With oil prices depressed and little relief expected soon, the state’s economy is and could be in recession for the foreseeable future. The state must find new revenue streams, but must also ensure it makes smart, appropriate spending decisions going forward. Consolidation is needed in the state’s higher education. I’ve already argued that Louisiana should look at closing and/or merging as many as five of its 14 publicly funded four-year universities and six of its 15 two-year colleges. In addition, the state’s three university systems should be merged to one. But these moves must be made with the intent to make the surviving institutions not only viable, but stronger.
If our schools’ leaders are in a fog about their institutions’ futures, imagine the boondoggle its recruiting coordinators are experiencing. If they can’t accurately answer potential incoming students’ questions about the quality of education their school can provide, class schedules or whether a dynamic teacher will be on campus or jet for a more secure position at another institution, likely out of state, blue-chip recruits – both athletic and academic – likely won’t consider attending a Louisiana school.

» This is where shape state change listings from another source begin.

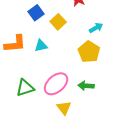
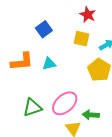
yellow square: (58, 22) -> (81, 39), moved, turned -35
green arrow: (86, 86) -> (91, 115), moved

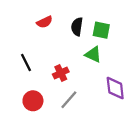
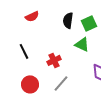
red semicircle: (45, 22) -> (32, 16), moved
green square: (101, 30) -> (89, 23), turned -35

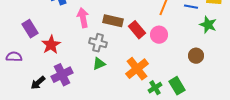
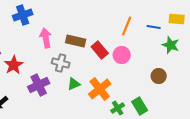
green triangle: (99, 64) -> (74, 84), moved
purple cross: (62, 75) -> (39, 85), moved

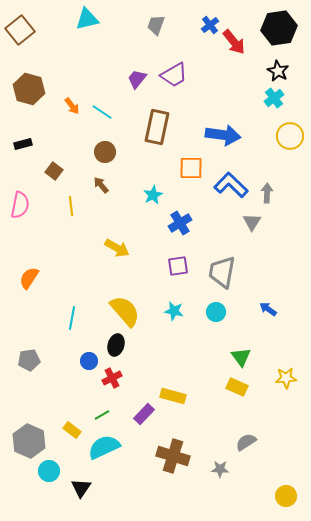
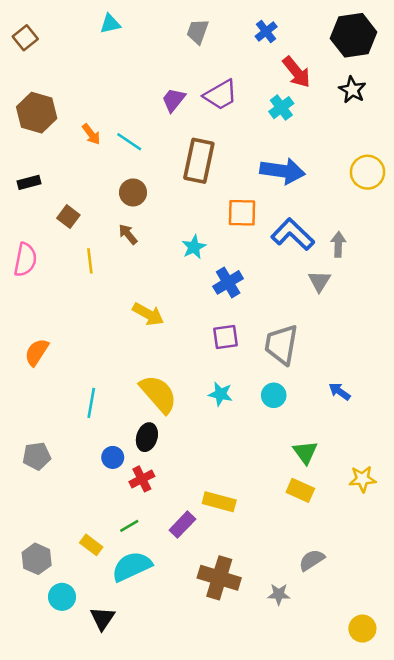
cyan triangle: (87, 19) -> (110, 24), size x0.7
brown square: (20, 30) -> (25, 38), size x0.7
red arrow: (234, 42) -> (297, 72), moved
cyan cross: (274, 98) -> (281, 108), moved
gray hexagon: (29, 441) -> (37, 559), size x0.7

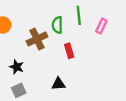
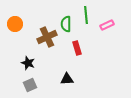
pink rectangle: (101, 26) -> (107, 25), turned 40

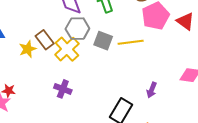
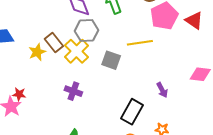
gray square: (103, 41) -> (111, 60), moved
purple arrow: (152, 90) -> (162, 90), turned -49

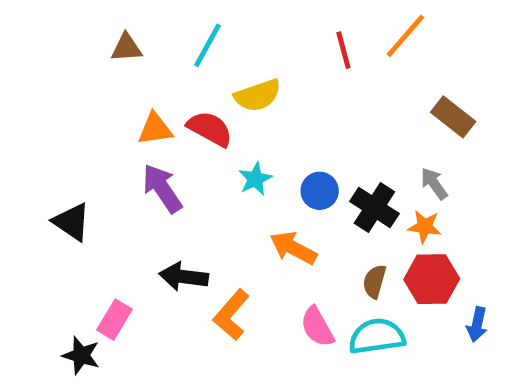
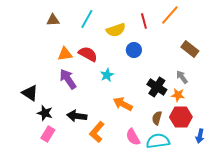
yellow semicircle: (258, 95) -> (116, 30), moved
blue circle: (320, 191) -> (134, 50), moved
black star: (81, 355) -> (45, 113), moved

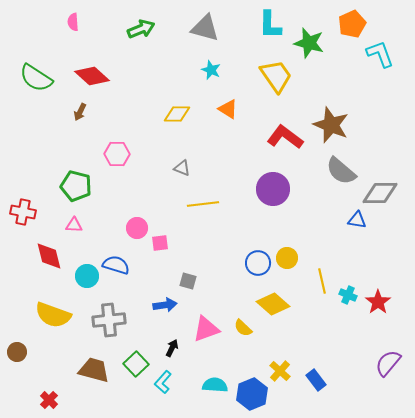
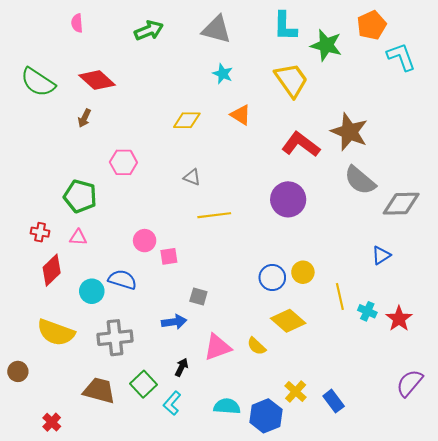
red cross: (23, 212) -> (40, 232), moved, size x0.7
blue triangle: (357, 220) -> (381, 255), moved, turned -42
red diamond: (49, 256) -> (52, 270), turned 60

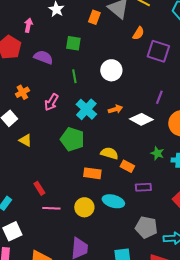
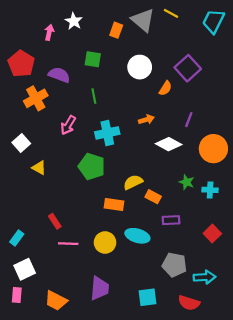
pink arrow: (28, 25) -> (49, 32), moved
orange semicircle: (138, 33) -> (165, 88), moved
purple square: (158, 51) -> (188, 68), turned 30
white circle: (111, 70) -> (140, 67), moved
orange cross: (22, 92) -> (36, 98), moved, size x1.5
cyan cross: (86, 109) -> (107, 133), turned 35
orange arrow: (115, 109) -> (146, 120), moved
yellow semicircle: (109, 153) -> (133, 182), turned -42

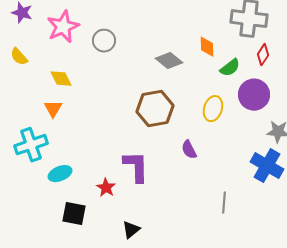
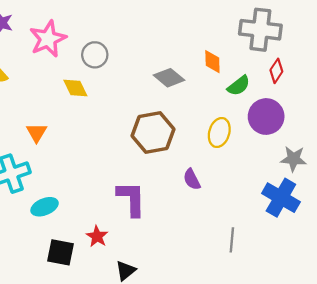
yellow diamond: (61, 79) -> (75, 88), moved
red star: (106, 188) -> (97, 236), moved

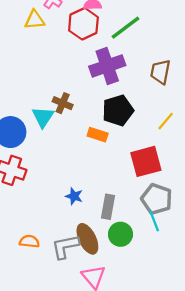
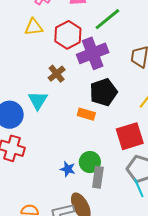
yellow triangle: (35, 20) -> (34, 27), moved
red hexagon: (83, 24) -> (68, 35), moved
brown cross: (63, 103) -> (57, 74), moved, turned 30
green circle: (120, 234) -> (90, 162), moved

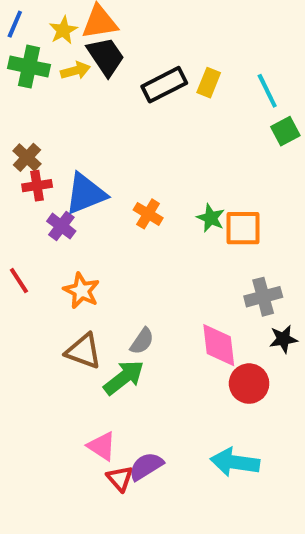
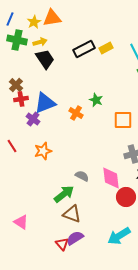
black trapezoid: (106, 56) -> (45, 59), moved
yellow rectangle: (209, 83) -> (106, 48), turned 40
green star: (211, 218) -> (96, 100), moved
orange star: (81, 291) -> (43, 151), turned 30
gray semicircle: (142, 341) -> (82, 176), moved, turned -96
brown triangle: (83, 351) -> (72, 214), moved
pink triangle: (102, 446) -> (21, 222), moved
cyan arrow: (235, 462) -> (119, 236), turned -40

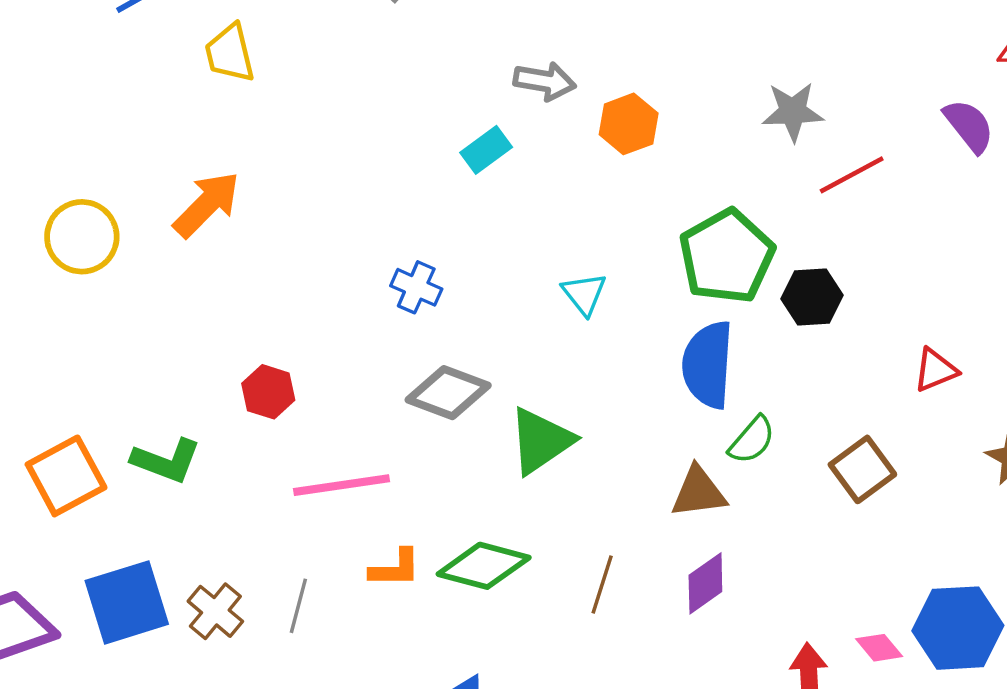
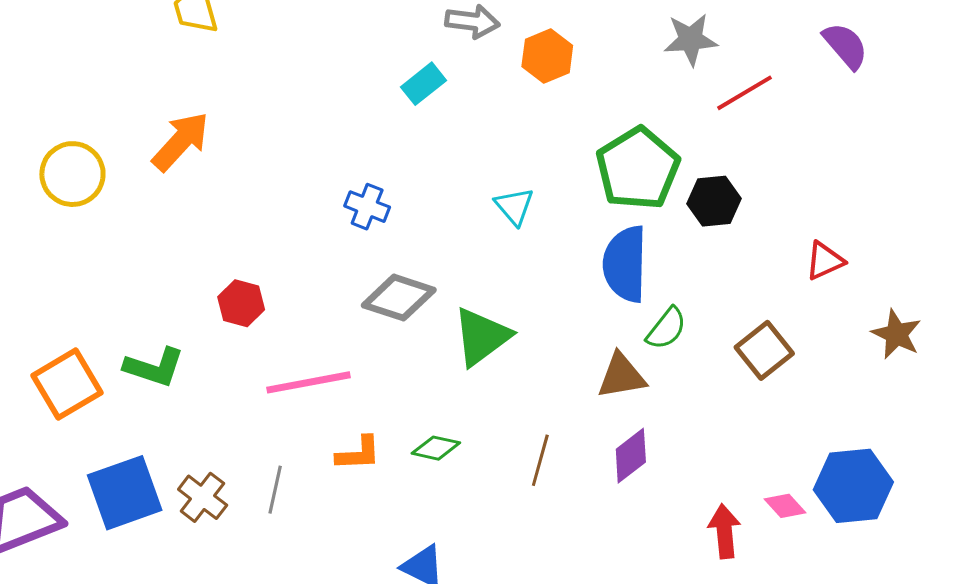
green diamond: (484, 566) -> (436, 448), size x0.6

That’s a damn shame.
Over the past three decades, LSU has grown into a nationally respected academic institution. But in the last five years, many of those advances have started to come undone. Our best professors are leaving the state for more job security elsewhere.
It’s time for Louisianians to take action.
Let our legislators know that continued cuts without a plan to strengthen our university system is equivalent to economic suicide for the state. Without TOPS or a respected academic system, our best and brightest will look to advance their educations out of state. And once they’ve matriculated out of state, it’s tough to get them to return home when they’ve finished their schooling. A less educated population means fewer skilled jobs, less income, and lower tax revenue. In this case, brain drain could lead to the entire state’s economy being flushed down the toilet.
Like Mike the Tiger, stand up and roar.